[Data items]
▼

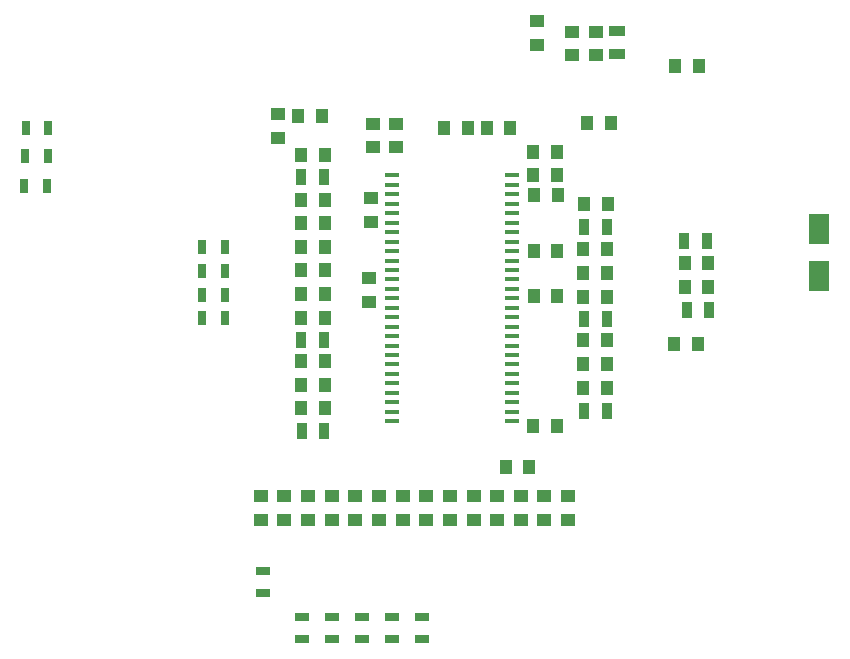
<source format=gbp>
%TF.GenerationSoftware,KiCad,Pcbnew,0.201506262353+5832~23~ubuntu14.04.1-product*%
%TF.CreationDate,2015-07-01T01:08:02-03:00*%
%TF.JobID,BoardRZA1,426F617264525A41312E6B696361645F,rev?*%
%TF.FileFunction,Paste,Bot*%
%FSLAX46Y46*%
G04 Gerber Fmt 4.6, Leading zero omitted, Abs format (unit mm)*
G04 Created by KiCad (PCBNEW 0.201506262353+5832~23~ubuntu14.04.1-product) date mié 01 jul 2015 01:08:02 ART*
%MOMM*%
G01*
G04 APERTURE LIST*
%ADD10C,0.100000*%
%ADD11R,1.800860X2.499360*%
%ADD12R,0.889000X1.397000*%
%ADD13R,1.397000X0.889000*%
%ADD14R,1.150620X0.457200*%
%ADD15R,1.000000X1.250000*%
%ADD16R,1.250000X1.000000*%
%ADD17R,1.300000X0.700000*%
%ADD18R,0.700000X1.300000*%
G04 APERTURE END LIST*
D10*
D11*
X109090460Y-53441600D03*
X109090460Y-49443640D03*
D12*
X67177500Y-45075000D03*
X65272500Y-45075000D03*
X67227500Y-66550000D03*
X65322500Y-66550000D03*
X89247500Y-64850000D03*
X91152500Y-64850000D03*
X89247500Y-57050000D03*
X91152500Y-57050000D03*
D13*
X92025000Y-32722500D03*
X92025000Y-34627500D03*
D12*
X65272500Y-58850000D03*
X67177500Y-58850000D03*
X89247500Y-49275000D03*
X91152500Y-49275000D03*
X99602500Y-50475000D03*
X97697500Y-50475000D03*
X99827500Y-56325000D03*
X97922500Y-56325000D03*
D14*
X83081000Y-44941500D03*
X83081000Y-45741600D03*
X83081000Y-46541700D03*
X83081000Y-47341800D03*
X83081000Y-48141900D03*
X83081000Y-48942000D03*
X83081000Y-49742100D03*
X83081000Y-50542200D03*
X83081000Y-51342300D03*
X83081000Y-52142400D03*
X83081000Y-52942500D03*
X83081000Y-53742600D03*
X83081000Y-54542700D03*
X83081000Y-55342800D03*
X83081000Y-56142900D03*
X83081000Y-56943000D03*
X83081000Y-57743100D03*
X83081000Y-58543200D03*
X83081000Y-59343300D03*
X83081000Y-60143400D03*
X83081000Y-60943500D03*
X83081000Y-61743600D03*
X83081000Y-62543700D03*
X83081000Y-63343800D03*
X83081000Y-64143900D03*
X83081000Y-64944000D03*
X83081000Y-65744100D03*
X72921000Y-65744100D03*
X72921000Y-64944000D03*
X72921000Y-64143900D03*
X72921000Y-63343800D03*
X72921000Y-62543700D03*
X72921000Y-61743600D03*
X72921000Y-60943500D03*
X72921000Y-60143400D03*
X72921000Y-59343300D03*
X72921000Y-58543200D03*
X72921000Y-57743100D03*
X72921000Y-56943000D03*
X72921000Y-56142900D03*
X72921000Y-55342800D03*
X72921000Y-54542700D03*
X72921000Y-53742600D03*
X72921000Y-52942500D03*
X72921000Y-52142400D03*
X72921000Y-51342300D03*
X72921000Y-50542200D03*
X72921000Y-49742100D03*
X72921000Y-48942000D03*
X72921000Y-48141900D03*
X72921000Y-47341800D03*
X72921000Y-46541700D03*
X72921000Y-45741600D03*
X72921000Y-44941500D03*
D15*
X91150000Y-58900000D03*
X89150000Y-58900000D03*
X91125000Y-55200000D03*
X89125000Y-55200000D03*
X65275000Y-62650000D03*
X67275000Y-62650000D03*
X91150000Y-62900000D03*
X89150000Y-62900000D03*
X65275000Y-43225000D03*
X67275000Y-43225000D03*
X65275000Y-48975000D03*
X67275000Y-48975000D03*
X65275000Y-52972500D03*
X67275000Y-52972500D03*
X65275000Y-60650000D03*
X67275000Y-60650000D03*
D16*
X67850000Y-72100000D03*
X67850000Y-74100000D03*
X75850000Y-72100000D03*
X75850000Y-74100000D03*
X79850000Y-72100000D03*
X79850000Y-74100000D03*
X85850000Y-72100000D03*
X85850000Y-74100000D03*
D15*
X91200000Y-47375000D03*
X89200000Y-47375000D03*
X91475000Y-40475000D03*
X89475000Y-40475000D03*
D16*
X85250000Y-33900000D03*
X85250000Y-31900000D03*
D15*
X77370000Y-40920000D03*
X79370000Y-40920000D03*
X65275000Y-50975000D03*
X67275000Y-50975000D03*
D16*
X73325000Y-40550000D03*
X73325000Y-42550000D03*
D15*
X67000000Y-39900000D03*
X65000000Y-39900000D03*
D16*
X81850000Y-72100000D03*
X81850000Y-74100000D03*
X77850000Y-72100000D03*
X77850000Y-74100000D03*
X65850000Y-72100000D03*
X65850000Y-74100000D03*
X88200000Y-34750000D03*
X88200000Y-32750000D03*
D15*
X80970000Y-40920000D03*
X82970000Y-40920000D03*
D16*
X71325000Y-40550000D03*
X71325000Y-42550000D03*
X73850000Y-72100000D03*
X73850000Y-74100000D03*
X69850000Y-72100000D03*
X69850000Y-74100000D03*
D15*
X65275000Y-56975000D03*
X67275000Y-56975000D03*
X91125000Y-51200000D03*
X89125000Y-51200000D03*
X97725000Y-52350000D03*
X99725000Y-52350000D03*
X96850000Y-59175000D03*
X98850000Y-59175000D03*
X97725000Y-54350000D03*
X99725000Y-54350000D03*
X67275000Y-64650000D03*
X65275000Y-64650000D03*
X98900000Y-35700000D03*
X96900000Y-35700000D03*
X84938500Y-51355000D03*
X86938500Y-51355000D03*
X84990000Y-46590000D03*
X86990000Y-46590000D03*
D16*
X71200000Y-48875000D03*
X71200000Y-46875000D03*
D15*
X84925000Y-44925000D03*
X86925000Y-44925000D03*
X84900000Y-66125000D03*
X86900000Y-66125000D03*
D16*
X71025000Y-53625000D03*
X71025000Y-55625000D03*
D15*
X84950000Y-55125000D03*
X86950000Y-55125000D03*
X91125000Y-53200000D03*
X89125000Y-53200000D03*
X91150000Y-60900000D03*
X89150000Y-60900000D03*
X65275000Y-46975000D03*
X67275000Y-46975000D03*
D16*
X90200000Y-34750000D03*
X90200000Y-32750000D03*
X63847000Y-72100000D03*
X63847000Y-74100000D03*
D15*
X84925000Y-42925000D03*
X86925000Y-42925000D03*
D16*
X87850000Y-72100000D03*
X87850000Y-74100000D03*
X61844000Y-72100000D03*
X61844000Y-74100000D03*
X71850000Y-72100000D03*
X71850000Y-74100000D03*
D15*
X65275000Y-54975000D03*
X67275000Y-54975000D03*
D17*
X75501500Y-84198500D03*
X75501500Y-82298500D03*
X70421500Y-84198500D03*
X70421500Y-82298500D03*
X65341500Y-84198500D03*
X65341500Y-82298500D03*
X72961500Y-84198500D03*
X72961500Y-82298500D03*
X67881500Y-84198500D03*
X67881500Y-82298500D03*
D18*
X56875000Y-57025000D03*
X58775000Y-57025000D03*
X56875000Y-55025000D03*
X58775000Y-55025000D03*
X56875000Y-53025000D03*
X58775000Y-53025000D03*
X56875000Y-51025000D03*
X58775000Y-51025000D03*
X41950600Y-40944800D03*
X43850600Y-40944800D03*
X41899800Y-43307000D03*
X43799800Y-43307000D03*
X41823600Y-45796200D03*
X43723600Y-45796200D03*
D17*
X62000000Y-78425000D03*
X62000000Y-80325000D03*
D16*
X83850000Y-72100000D03*
X83850000Y-74100000D03*
X63325000Y-41775000D03*
X63325000Y-39775000D03*
D15*
X84575000Y-69625000D03*
X82575000Y-69625000D03*
M02*

</source>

▲

● **TASK DIRECTIONS**
The lines above that hold the word "LIST" are the ones to copy.

● **TASK RESULT**
G04 APERTURE LIST*
G04 APERTURE END LIST*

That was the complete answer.